> _How to complete this task_
Each entry should be duplicated exactly, with no line missing.

> _The data_
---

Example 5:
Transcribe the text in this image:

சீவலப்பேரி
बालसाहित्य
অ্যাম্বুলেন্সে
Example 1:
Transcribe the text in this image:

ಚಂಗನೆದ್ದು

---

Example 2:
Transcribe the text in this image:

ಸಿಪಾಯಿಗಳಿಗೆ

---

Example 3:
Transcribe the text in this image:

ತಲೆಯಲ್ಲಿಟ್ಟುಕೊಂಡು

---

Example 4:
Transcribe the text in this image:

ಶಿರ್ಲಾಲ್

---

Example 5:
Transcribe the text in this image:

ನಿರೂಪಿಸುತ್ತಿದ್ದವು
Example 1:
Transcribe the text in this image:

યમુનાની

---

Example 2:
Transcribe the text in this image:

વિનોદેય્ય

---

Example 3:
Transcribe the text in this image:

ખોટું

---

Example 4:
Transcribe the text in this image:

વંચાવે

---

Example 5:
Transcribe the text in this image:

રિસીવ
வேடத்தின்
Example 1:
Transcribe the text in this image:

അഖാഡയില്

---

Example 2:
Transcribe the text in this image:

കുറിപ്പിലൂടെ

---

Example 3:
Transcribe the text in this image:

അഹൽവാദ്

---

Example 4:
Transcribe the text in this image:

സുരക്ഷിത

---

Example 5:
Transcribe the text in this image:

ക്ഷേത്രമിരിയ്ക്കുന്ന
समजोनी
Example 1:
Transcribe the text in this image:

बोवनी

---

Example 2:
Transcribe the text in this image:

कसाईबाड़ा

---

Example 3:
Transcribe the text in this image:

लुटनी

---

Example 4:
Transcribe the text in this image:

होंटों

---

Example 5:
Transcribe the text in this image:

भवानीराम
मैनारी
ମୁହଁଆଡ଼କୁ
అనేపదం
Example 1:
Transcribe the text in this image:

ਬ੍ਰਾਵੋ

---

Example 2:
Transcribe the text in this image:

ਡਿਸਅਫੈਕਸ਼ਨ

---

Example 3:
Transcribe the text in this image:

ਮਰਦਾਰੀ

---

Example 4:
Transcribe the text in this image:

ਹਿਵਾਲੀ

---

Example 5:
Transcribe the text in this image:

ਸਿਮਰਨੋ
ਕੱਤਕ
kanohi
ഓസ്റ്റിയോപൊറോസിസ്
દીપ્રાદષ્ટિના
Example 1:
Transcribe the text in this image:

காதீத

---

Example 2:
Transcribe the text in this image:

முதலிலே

> _The completed task_
---

Example 5:
Transcribe the text in this image:

சீவலப்பேரி
बालसाहित्य
অ্যাম্বুলেন্সে
Example 1:
Transcribe the text in this image:

ಚಂಗನೆದ್ದು

---

Example 2:
Transcribe the text in this image:

ಸಿಪಾಯಿಗಳಿಗೆ

---

Example 3:
Transcribe the text in this image:

ತಲೆಯಲ್ಲಿಟ್ಟುಕೊಂಡು

---

Example 4:
Transcribe the text in this image:

ಶಿರ್ಲಾಲ್

---

Example 5:
Transcribe the text in this image:

ನಿರೂಪಿಸುತ್ತಿದ್ದವು
Example 1:
Transcribe the text in this image:

યમુનાની

---

Example 2:
Transcribe the text in this image:

વિનોદેય્ય

---

Example 3:
Transcribe the text in this image:

ખોટું

---

Example 4:
Transcribe the text in this image:

વંચાવે

---

Example 5:
Transcribe the text in this image:

રિસીવ
வேடத்தின்
Example 1:
Transcribe the text in this image:

അഖാഡയില്

---

Example 2:
Transcribe the text in this image:

കുറിപ്പിലൂടെ

---

Example 3:
Transcribe the text in this image:

അഹൽവാദ്

---

Example 4:
Transcribe the text in this image:

സുരക്ഷിത

---

Example 5:
Transcribe the text in this image:

ക്ഷേത്രമിരിയ്ക്കുന്ന
समजोनी
Example 1:
Transcribe the text in this image:

बोवनी

---

Example 2:
Transcribe the text in this image:

कसाईबाड़ा

---

Example 3:
Transcribe the text in this image:

लुटनी

---

Example 4:
Transcribe the text in this image:

होंटों

---

Example 5:
Transcribe the text in this image:

भवानीराम
मैनारी
ମୁହଁଆଡ଼କୁ
అనేపదం
Example 1:
Transcribe the text in this image:

ਬ੍ਰਾਵੋ

---

Example 2:
Transcribe the text in this image:

ਡਿਸਅਫੈਕਸ਼ਨ

---

Example 3:
Transcribe the text in this image:

ਮਰਦਾਰੀ

---

Example 4:
Transcribe the text in this image:

ਹਿਵਾਲੀ

---

Example 5:
Transcribe the text in this image:

ਸਿਮਰਨੋ
ਕੱਤਕ
kanohi
ഓസ്റ്റിയോപൊറോസിസ്
દીપ્રાદષ્ટિના
Example 1:
Transcribe the text in this image:

காதீத

---

Example 2:
Transcribe the text in this image:

முதலிலே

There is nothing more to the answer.